If 2004 741 bxc on the other leg is a plain blue plastic tag. 

I dont think it seems injured or sick. It probably is tired as I was able to catch it and it really just tried running away from me ...it didnt try flying. When I was holding it, it did flap its wings. It's head was covered with what looked like cobwebs and I cleaned that off. Its eyes look clear and bright. 

I just want to help it and find the owner or perhaps just make sure its safe and can fly home itself. 

What more can I do. I dont want to have it hanging around any longer than I have to. How can I know its ready to fly on its own. Any info would be most welcomed. I'll try checking this forum but it might be better to answer me by email
[email protected]

Thanks in advance


----------



## Pidgey (May 20, 2005)

Don't give it the sunflower seeds or peanuts unless they're raw and unsalted right now. Food probably isn't its worst problem right now. When you picked it up, did it feel heavy and plump or like a feathered bag of sticks?

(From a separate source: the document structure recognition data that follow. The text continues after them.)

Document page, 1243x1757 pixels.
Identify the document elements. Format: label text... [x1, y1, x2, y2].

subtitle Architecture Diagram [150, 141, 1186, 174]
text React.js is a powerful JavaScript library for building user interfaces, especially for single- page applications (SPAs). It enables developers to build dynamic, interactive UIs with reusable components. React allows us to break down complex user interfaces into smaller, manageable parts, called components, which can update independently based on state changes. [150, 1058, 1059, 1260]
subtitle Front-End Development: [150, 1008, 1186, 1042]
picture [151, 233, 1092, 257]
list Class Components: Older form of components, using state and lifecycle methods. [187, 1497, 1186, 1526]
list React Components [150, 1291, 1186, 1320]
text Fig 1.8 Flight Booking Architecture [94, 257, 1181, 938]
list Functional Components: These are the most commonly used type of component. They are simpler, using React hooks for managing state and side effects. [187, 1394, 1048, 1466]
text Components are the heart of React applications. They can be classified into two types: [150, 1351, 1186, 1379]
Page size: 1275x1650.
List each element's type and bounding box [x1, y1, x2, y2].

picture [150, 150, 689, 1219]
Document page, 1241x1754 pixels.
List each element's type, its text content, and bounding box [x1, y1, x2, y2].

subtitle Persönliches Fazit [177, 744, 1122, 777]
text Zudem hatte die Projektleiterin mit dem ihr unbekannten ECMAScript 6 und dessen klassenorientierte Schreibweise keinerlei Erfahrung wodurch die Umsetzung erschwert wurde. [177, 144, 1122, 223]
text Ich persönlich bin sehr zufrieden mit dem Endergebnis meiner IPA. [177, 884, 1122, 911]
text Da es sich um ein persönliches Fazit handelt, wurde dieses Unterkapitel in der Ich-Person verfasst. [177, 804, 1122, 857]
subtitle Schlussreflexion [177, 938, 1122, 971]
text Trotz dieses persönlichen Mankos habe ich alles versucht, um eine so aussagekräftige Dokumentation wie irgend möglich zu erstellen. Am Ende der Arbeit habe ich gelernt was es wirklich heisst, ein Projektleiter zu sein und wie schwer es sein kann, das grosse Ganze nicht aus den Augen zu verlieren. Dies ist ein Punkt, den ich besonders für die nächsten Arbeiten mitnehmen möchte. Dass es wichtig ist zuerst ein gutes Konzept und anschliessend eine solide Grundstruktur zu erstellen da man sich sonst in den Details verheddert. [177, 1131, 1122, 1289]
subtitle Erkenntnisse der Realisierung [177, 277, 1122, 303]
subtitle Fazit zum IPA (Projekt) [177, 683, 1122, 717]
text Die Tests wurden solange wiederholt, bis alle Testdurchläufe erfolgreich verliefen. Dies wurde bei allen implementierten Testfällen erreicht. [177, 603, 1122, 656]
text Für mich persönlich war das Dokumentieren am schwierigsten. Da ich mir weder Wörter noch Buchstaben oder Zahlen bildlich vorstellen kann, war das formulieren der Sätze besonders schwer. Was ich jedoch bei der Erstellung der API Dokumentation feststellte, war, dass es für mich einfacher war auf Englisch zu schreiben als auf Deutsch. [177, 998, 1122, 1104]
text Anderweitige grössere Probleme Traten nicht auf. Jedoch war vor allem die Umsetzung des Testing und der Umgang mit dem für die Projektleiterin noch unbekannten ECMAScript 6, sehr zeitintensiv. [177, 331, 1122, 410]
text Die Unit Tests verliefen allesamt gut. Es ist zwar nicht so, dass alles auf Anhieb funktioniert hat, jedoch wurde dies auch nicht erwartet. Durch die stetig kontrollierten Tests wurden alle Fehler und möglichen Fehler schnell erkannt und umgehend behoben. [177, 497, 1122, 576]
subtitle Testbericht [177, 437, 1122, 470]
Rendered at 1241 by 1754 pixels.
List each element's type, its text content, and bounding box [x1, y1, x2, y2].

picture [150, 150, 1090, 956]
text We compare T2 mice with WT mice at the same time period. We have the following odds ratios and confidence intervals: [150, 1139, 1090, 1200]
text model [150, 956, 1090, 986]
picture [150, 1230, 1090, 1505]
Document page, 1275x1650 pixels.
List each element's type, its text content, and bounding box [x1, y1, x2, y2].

Also, where basically are you? We might be able to find some help if it's required.

Pidgey


----------



## reddie (Jun 12, 2005)

Ok i took away the peanuts and seeds cuz they do have salt on em. It didnt feel too light or too heavy.

Ok my mother's friend who raises pigeons is coming to get the bird. I wasnt sure if he was around or on vacation.

This is the second time a pigeon has come to my house. We must be a pigeon magnet. Last time he came and got the bird ...he said he wined it and dined it for 2 weeks and then let it go and it flew like the wind. Thanks for all your help !!


----------



## Pidgey (May 20, 2005)

You're welcome and I'm glad you know a pigeon-person. That takes a load off.

We here at Pigeons.com believe that being a "pigeon magnet" is a GOOD THING so CONGRATULATIONS and you're welcome anytime!

Pidgey


----------



## deebeegrimm (Jun 16, 2005)

I also have a banded pigeon on my porch. It's been here for about three days. It's pretty, but it's making a mess on my porch and it just flew against one of my windows and hung on the screen for a minute or so. All the neighborhood dogs are barking like crazy. My daughter won't leave the house.

*Help* 

The numbers I can read on the yellow band are IF 2004 623.


----------



## Lovebirds (Sep 6, 2002)

There should be some letters on the band also. That's how someone would look up the band. Can you read them?


----------